-- DATA IN THIS EXERCISE --
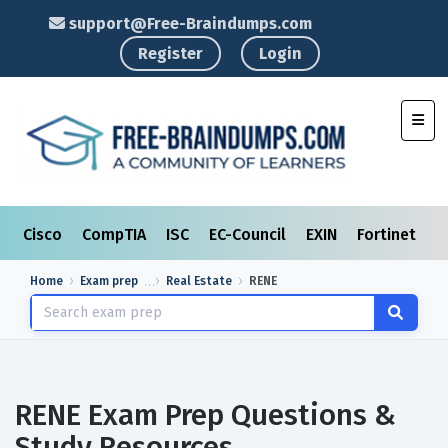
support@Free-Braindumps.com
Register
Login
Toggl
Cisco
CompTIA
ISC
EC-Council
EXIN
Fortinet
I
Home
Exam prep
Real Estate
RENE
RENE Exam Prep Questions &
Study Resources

==

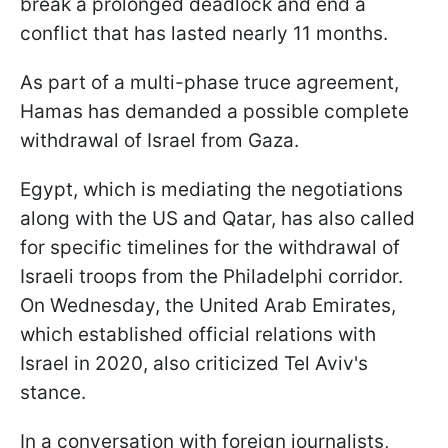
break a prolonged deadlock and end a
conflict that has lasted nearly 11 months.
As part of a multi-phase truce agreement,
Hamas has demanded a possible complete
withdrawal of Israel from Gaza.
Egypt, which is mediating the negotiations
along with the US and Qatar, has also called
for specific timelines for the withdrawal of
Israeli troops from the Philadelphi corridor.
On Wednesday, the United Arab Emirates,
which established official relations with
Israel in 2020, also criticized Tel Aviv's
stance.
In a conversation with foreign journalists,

-- DESCRIPTION OF THE TASK --
Could you return exactly the stretch of the data above that starts at the line with "support@Free-Braindumps.com" and ends at the line with "Study Resources", both lines included?

-- WRITTEN SOLUTION --
support@Free-Braindumps.com
Register
Login
Toggl
Cisco
CompTIA
ISC
EC-Council
EXIN
Fortinet
I
Home
Exam prep
Real Estate
RENE
RENE Exam Prep Questions &
Study Resources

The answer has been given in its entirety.